The answer did not fall immediately, and that silence almost made him laugh, until the sound arrived, slow and spreading, thunder moving like something alive, and the voice inside it said, “I have always been here, but you listen only when fear sharpens your ears, and even then you spend more time arguing about signs than understanding them,” while the clouds pressed lower as if to be closer to the conversation.

The farmer shifted his weight, dust clinging to his feet, and he replied, “Then listen to us now, because the land is cracked and our hands are empty, and when rain comes it comes like punishment, and when it does not we are blamed for surviving,” and his words kept going because once a man begins to speak honestly he rarely knows where to stop.

Somewhere behind him a door creaked.

“I want to ask something,” a child said suddenly, her voice small but steady, and the farmer turned too late to stop her as she continued, “If you are truly mighty, why do you bother talking, and why not just make us do what is right,” and the question climbed into the sky without apology.

For a long moment nothing moved, not the trees, not the birds, not even the impatient wind, and then the thunder answered, softer now but heavier, “Because force creates obedience and obedience dies the moment the pressure lifts, but speech plants responsibility, and responsibility stays,” and lightning traced the inside of the clouds without tearing them open.
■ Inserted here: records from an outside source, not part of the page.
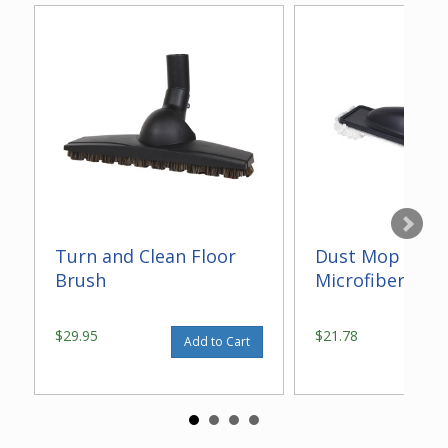
Turn and Clean Floor
Dust Mop With
Brush
Microfiber 14"
$29.95
$21.78
Add to Cart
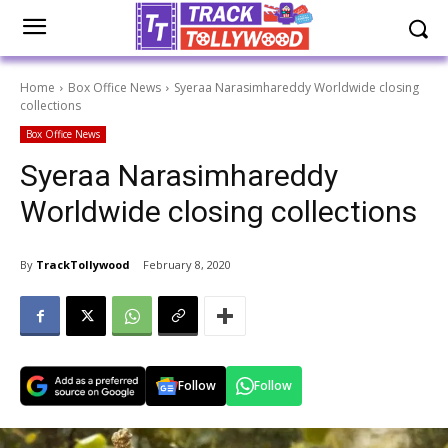
Home
Box Office News
Syeraa Narasimhareddy Worldwide closing
collections
Box Office News
Syeraa Narasimhareddy
Worldwide closing collections
By
TrackTollywood
February 8, 2020
Follow
Follow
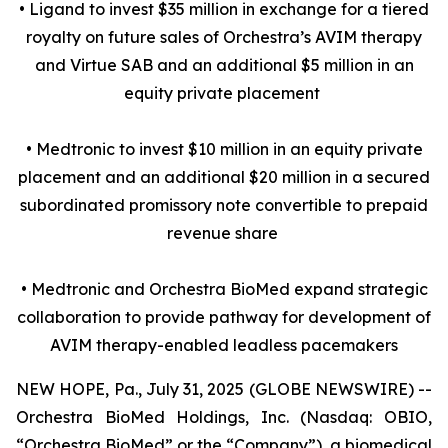
• Ligand to invest $35 million in exchange for a tiered
royalty on future sales of Orchestra’s AVIM therapy
and Virtue SAB and an additional $5 million in an
equity private placement
• Medtronic to invest $10 million in an equity private
placement and an additional $20 million in a secured
subordinated promissory note convertible to prepaid
revenue share
• Medtronic and Orchestra BioMed expand strategic
collaboration to provide pathway for development of
AVIM therapy-enabled leadless pacemakers
NEW HOPE, Pa., July 31, 2025 (GLOBE NEWSWIRE) --
Orchestra BioMed Holdings, Inc. (Nasdaq: OBIO,
“Orchestra BioMed” or the “Company”), a biomedical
The farmer felt something loosen in his chest, something he had been holding without knowing, and he said, almost to himself but loud enough, “Then do not wait until everything is already ruined before you speak,” and the child nodded as though this was obvious.

Thunder rolled once more, deep and approving, and the god replied, “I speak constantly, in soil and seasons and restraint, but you hear me clearly only when I raise my voice, and even then you call it anger,” and as if to close the matter, rain began to fall, not hard, not gentle, but steady, the kind that seeps rather than strikes, while the farmer and the child stood where they were, listening, because for the first time the storm felt less like a threat and more like an answer still unfolding.